Officers Tim Pappas and Tai Huynh, who head up the enforcement team, both have well over 10 years of experience in traffic enforcement. They will receive specific training to enforce DUI laws, but there won’t be a steep learning curve since they are both veterans, Bushhousen said.

“Both are currently traffic officers, so they already have hundreds of arrests,” Bushhousen said.

In addition to their regular duties as patrol officers, Huynh and Pappas will take charge of serving arrest warrants to DUI offenders who have failed to appear in court.

The numbers of DUI arrests in Huntington have gone up by almost 200 each year since 2004.

As of Wednesday, police made 1,383 DUI-related arrests this year.

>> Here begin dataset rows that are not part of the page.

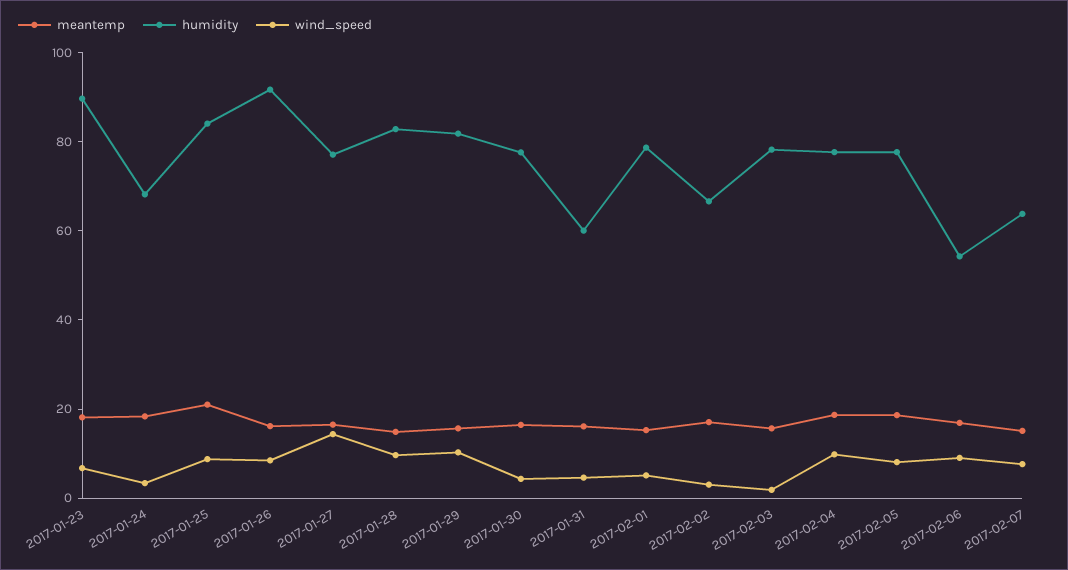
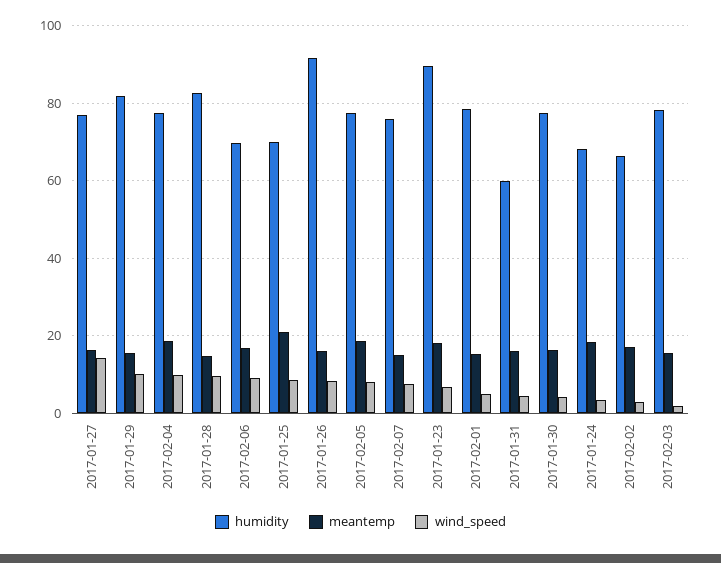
humidity, 2017-01-25: 85 -> 70
humidity, 2017-02-06: 55 -> 70
humidity, 2017-02-07: 65 -> 76

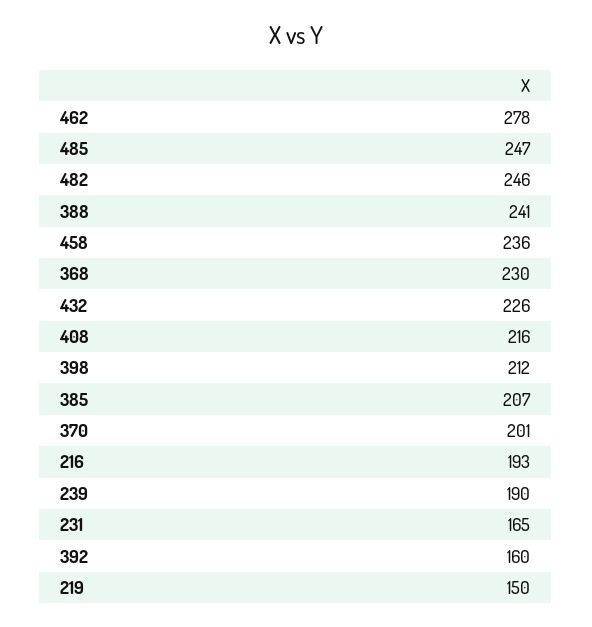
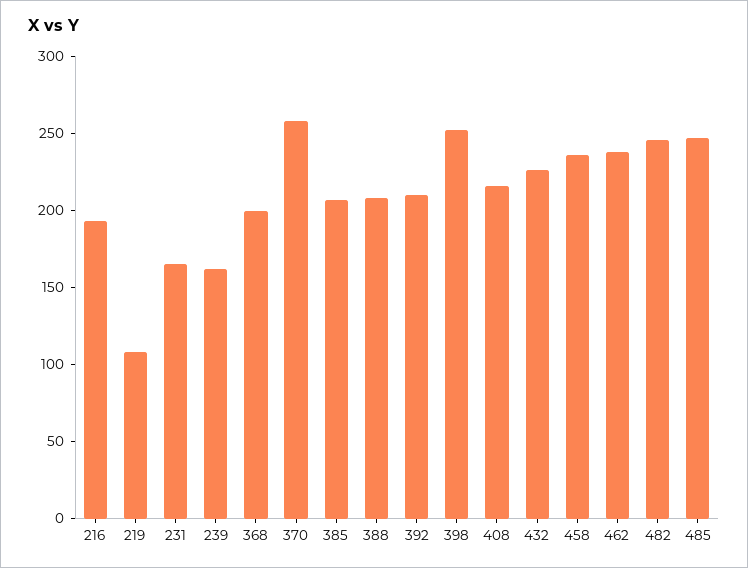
462: 278 -> 240
388: 241 -> 210
368: 230 -> 200
398: 212 -> 250
370: 201 -> 260
239: 190 -> 160
392: 160 -> 210
219: 150 -> 110

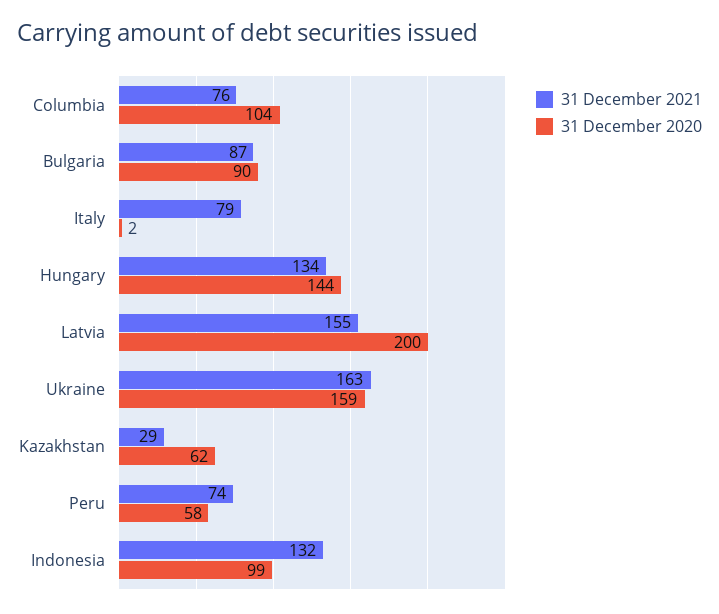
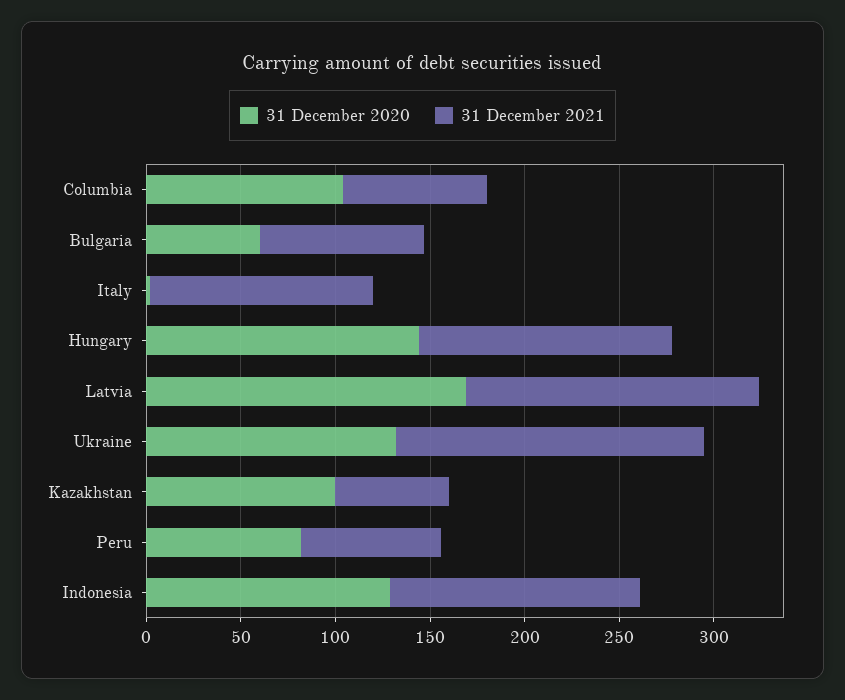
31 December 2020, Bulgaria: 90 -> 60
31 December 2021, Italy: 79 -> 120
31 December 2020, Latvia: 200 -> 170
31 December 2020, Ukraine: 159 -> 130
31 December 2021, Kazakhstan: 29 -> 60
31 December 2020, Kazakhstan: 62 -> 100
31 December 2020, Peru: 58 -> 80
31 December 2020, Indonesia: 99 -> 130

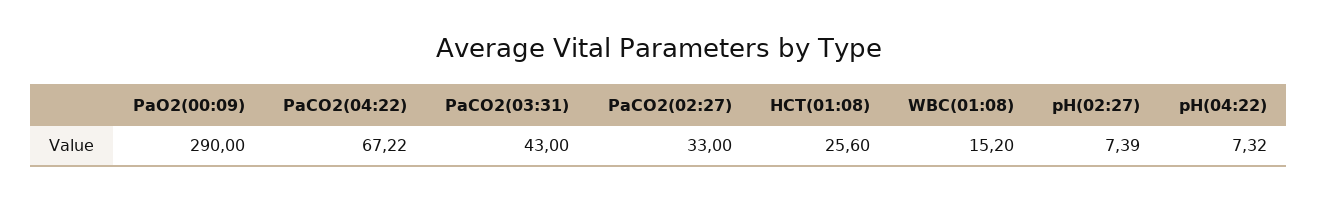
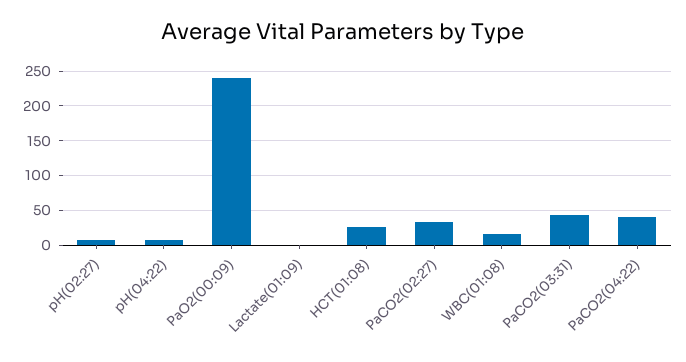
PaO2(00:09): 290 -> 240
PaCO2(04:22): 67.22 -> 40
Lactate(01:09): none -> 0

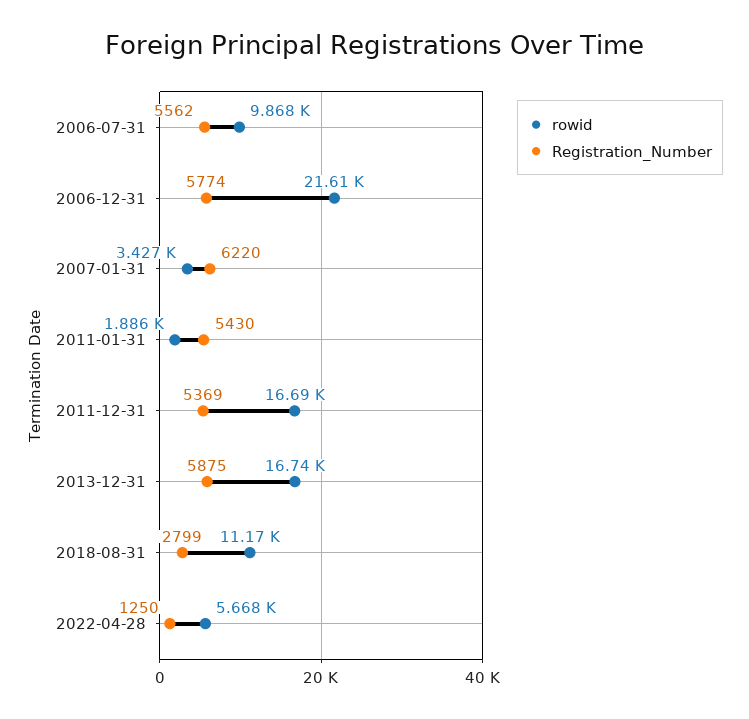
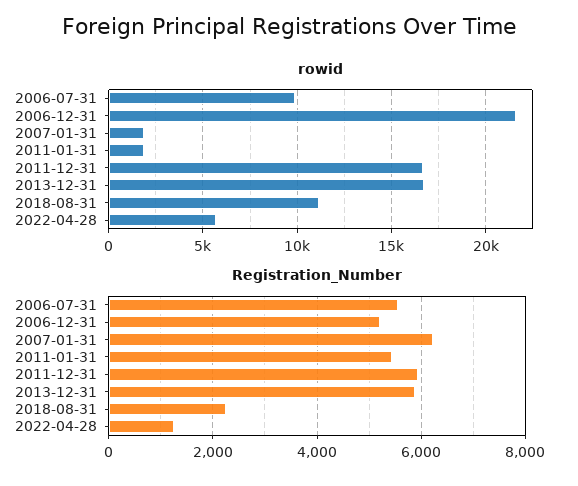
Registration_Number, 2006-12-31: 5774 -> 5200
rowid, 2007-01-31: 3427 -> 2000
Registration_Number, 2011-12-31: 5369 -> 6000
Registration_Number, 2018-08-31: 2799 -> 2200

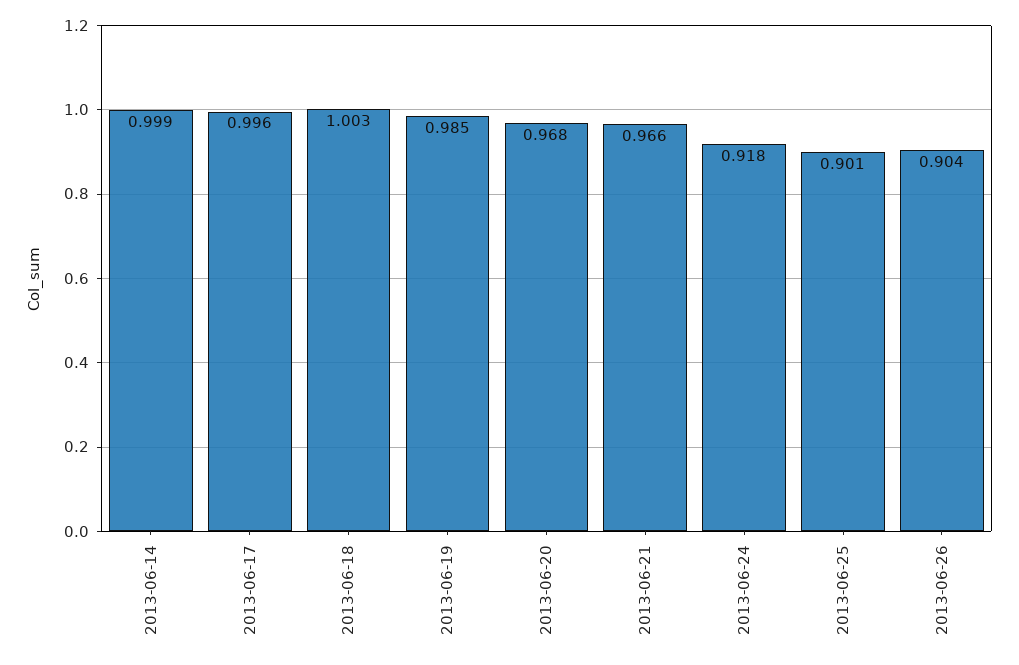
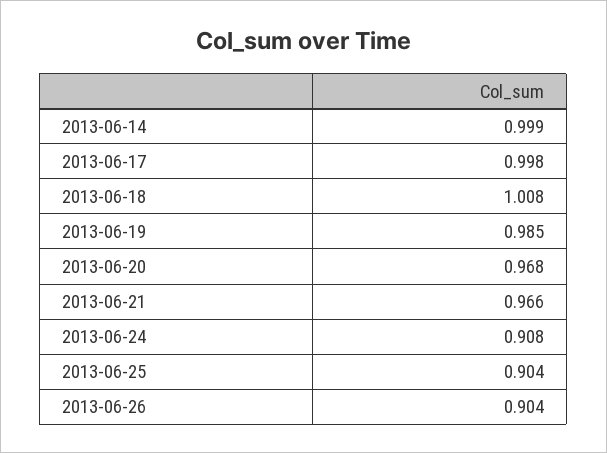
2013-06-17: 0.996 -> 0.998
2013-06-18: 1.003 -> 1.008
2013-06-24: 0.918 -> 0.908
2013-06-25: 0.901 -> 0.904

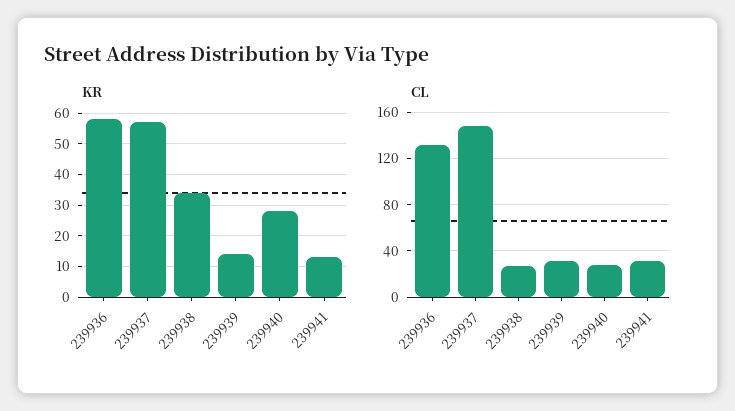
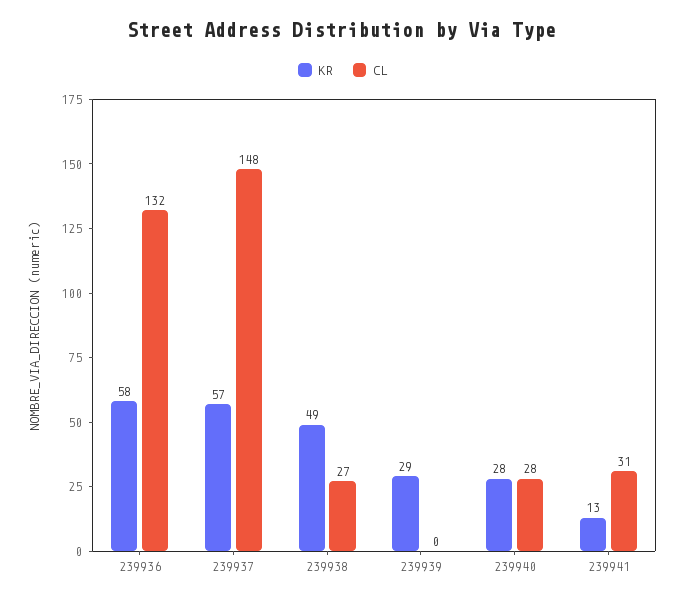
KR, 239938: 35 -> 49
KR, 239939: 15 -> 29
CL, 239939: 30 -> 0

Bushhousen attributed it to the department’s “aggressive posture on DUI enforcement,” not necessarily to a rise in new drunk drivers.

“I don’t think there is any city that can say [more people are driving under the influence] just because of [more] arrests,” he said.

But one thing people can say by looking at the figures is that the number of people killed in DUI-related traffic accidents in the city is on the rise.

In 2002, more than half of the 12 fatal traffic accidents in Huntington were DUI-related. The numbers have not been that high since, but they have steadily risen each year, with one DUI-related fatality in 2003, two in 2004, three in 2005 and, as of Wednesday, four deaths in 2006.

As the new year comes around, Bushhousen’s main goal for the program is prevention.

If people know that there is a team out there focused on specifically enforcing DUI laws, hopefully the risk of apprehension will deter drivers from taking the risk, Bushhousen said.

“We’ll be around for the next two years,” he said.